Saved data entries —
───

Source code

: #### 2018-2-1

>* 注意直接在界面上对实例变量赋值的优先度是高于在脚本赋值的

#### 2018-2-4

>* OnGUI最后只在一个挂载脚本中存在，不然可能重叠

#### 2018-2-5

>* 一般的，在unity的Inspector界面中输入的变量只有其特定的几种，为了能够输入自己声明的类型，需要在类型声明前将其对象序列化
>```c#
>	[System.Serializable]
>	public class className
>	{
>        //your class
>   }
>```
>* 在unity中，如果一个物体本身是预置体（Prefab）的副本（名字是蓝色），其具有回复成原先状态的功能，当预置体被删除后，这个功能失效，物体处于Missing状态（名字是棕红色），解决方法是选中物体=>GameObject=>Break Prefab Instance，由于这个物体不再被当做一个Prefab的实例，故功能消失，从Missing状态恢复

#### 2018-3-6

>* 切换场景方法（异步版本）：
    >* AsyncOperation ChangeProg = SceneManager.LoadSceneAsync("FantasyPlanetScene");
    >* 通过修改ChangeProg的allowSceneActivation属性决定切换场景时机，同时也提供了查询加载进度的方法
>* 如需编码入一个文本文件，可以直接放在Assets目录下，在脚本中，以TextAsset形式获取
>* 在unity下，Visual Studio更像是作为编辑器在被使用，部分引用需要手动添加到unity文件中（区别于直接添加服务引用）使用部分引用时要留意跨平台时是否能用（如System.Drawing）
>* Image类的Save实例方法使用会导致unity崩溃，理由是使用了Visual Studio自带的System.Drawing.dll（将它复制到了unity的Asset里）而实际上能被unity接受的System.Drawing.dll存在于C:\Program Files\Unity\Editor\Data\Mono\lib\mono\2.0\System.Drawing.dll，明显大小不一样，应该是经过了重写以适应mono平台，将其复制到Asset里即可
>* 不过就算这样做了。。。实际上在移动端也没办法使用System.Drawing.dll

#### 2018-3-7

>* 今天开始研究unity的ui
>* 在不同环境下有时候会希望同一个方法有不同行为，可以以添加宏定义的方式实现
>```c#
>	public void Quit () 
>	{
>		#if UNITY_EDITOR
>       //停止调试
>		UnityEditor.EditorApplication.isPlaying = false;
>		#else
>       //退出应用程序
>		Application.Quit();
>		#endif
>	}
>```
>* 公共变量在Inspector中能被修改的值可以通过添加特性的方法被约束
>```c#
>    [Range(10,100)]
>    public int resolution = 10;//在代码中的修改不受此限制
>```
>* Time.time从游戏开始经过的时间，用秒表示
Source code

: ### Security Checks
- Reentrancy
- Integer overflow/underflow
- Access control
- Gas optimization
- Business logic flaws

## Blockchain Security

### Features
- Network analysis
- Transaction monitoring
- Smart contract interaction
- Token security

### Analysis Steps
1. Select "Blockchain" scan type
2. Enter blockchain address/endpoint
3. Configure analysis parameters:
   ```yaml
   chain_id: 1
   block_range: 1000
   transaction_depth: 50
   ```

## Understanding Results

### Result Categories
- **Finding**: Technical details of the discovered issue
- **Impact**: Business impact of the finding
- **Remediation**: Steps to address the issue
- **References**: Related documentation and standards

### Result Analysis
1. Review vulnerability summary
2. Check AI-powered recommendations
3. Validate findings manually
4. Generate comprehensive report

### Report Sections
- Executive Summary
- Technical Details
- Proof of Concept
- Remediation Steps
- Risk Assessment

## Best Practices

───

Exercise description — Starting at the top of the records, copy every line exactly.

Exercise response —
Source code

: #### 2018-2-1

>* 注意直接在界面上对实例变量赋值的优先度是高于在脚本赋值的

#### 2018-2-4

>* OnGUI最后只在一个挂载脚本中存在，不然可能重叠

#### 2018-2-5

>* 一般的，在unity的Inspector界面中输入的变量只有其特定的几种，为了能够输入自己声明的类型，需要在类型声明前将其对象序列化
>```c#
>	[System.Serializable]
>	public class className
>	{
>        //your class
>   }
>```
>* 在unity中，如果一个物体本身是预置体（Prefab）的副本（名字是蓝色），其具有回复成原先状态的功能，当预置体被删除后，这个功能失效，物体处于Missing状态（名字是棕红色），解决方法是选中物体=>GameObject=>Break Prefab Instance，由于这个物体不再被当做一个Prefab的实例，故功能消失，从Missing状态恢复

#### 2018-3-6

>* 切换场景方法（异步版本）：
    >* AsyncOperation ChangeProg = SceneManager.LoadSceneAsync("FantasyPlanetScene");
    >* 通过修改ChangeProg的allowSceneActivation属性决定切换场景时机，同时也提供了查询加载进度的方法
>* 如需编码入一个文本文件，可以直接放在Assets目录下，在脚本中，以TextAsset形式获取
>* 在unity下，Visual Studio更像是作为编辑器在被使用，部分引用需要手动添加到unity文件中（区别于直接添加服务引用）使用部分引用时要留意跨平台时是否能用（如System.Drawing）
>* Image类的Save实例方法使用会导致unity崩溃，理由是使用了Visual Studio自带的System.Drawing.dll（将它复制到了unity的Asset里）而实际上能被unity接受的System.Drawing.dll存在于C:\Program Files\Unity\Editor\Data\Mono\lib\mono\2.0\System.Drawing.dll，明显大小不一样，应该是经过了重写以适应mono平台，将其复制到Asset里即可
>* 不过就算这样做了。。。实际上在移动端也没办法使用System.Drawing.dll

#### 2018-3-7

>* 今天开始研究unity的ui
>* 在不同环境下有时候会希望同一个方法有不同行为，可以以添加宏定义的方式实现
>```c#
>	public void Quit () 
>	{
>		#if UNITY_EDITOR
>       //停止调试
>		UnityEditor.EditorApplication.isPlaying = false;
>		#else
>       //退出应用程序
>		Application.Quit();
>		#endif
>	}
>```
>* 公共变量在Inspector中能被修改的值可以通过添加特性的方法被约束
>```c#
>    [Range(10,100)]
>    public int resolution = 10;//在代码中的修改不受此限制
>```
>* Time.time从游戏开始经过的时间，用秒表示
Source code

: ### Security Checks
- Reentrancy
- Integer overflow/underflow
- Access control
- Gas optimization
- Business logic flaws

## Blockchain Security

### Features
- Network analysis
- Transaction monitoring
- Smart contract interaction
- Token security

### Analysis Steps
1. Select "Blockchain" scan type
2. Enter blockchain address/endpoint
3. Configure analysis parameters:
   ```yaml
   chain_id: 1
   block_range: 1000
   transaction_depth: 50
   ```

## Understanding Results

### Result Categories
- **Finding**: Technical details of the discovered issue
- **Impact**: Business impact of the finding
- **Remediation**: Steps to address the issue
- **References**: Related documentation and standards

### Result Analysis
1. Review vulnerability summary
2. Check AI-powered recommendations
3. Validate findings manually
4. Generate comprehensive report

### Report Sections
- Executive Summary
- Technical Details
- Proof of Concept
- Remediation Steps
- Risk Assessment

## Best Practices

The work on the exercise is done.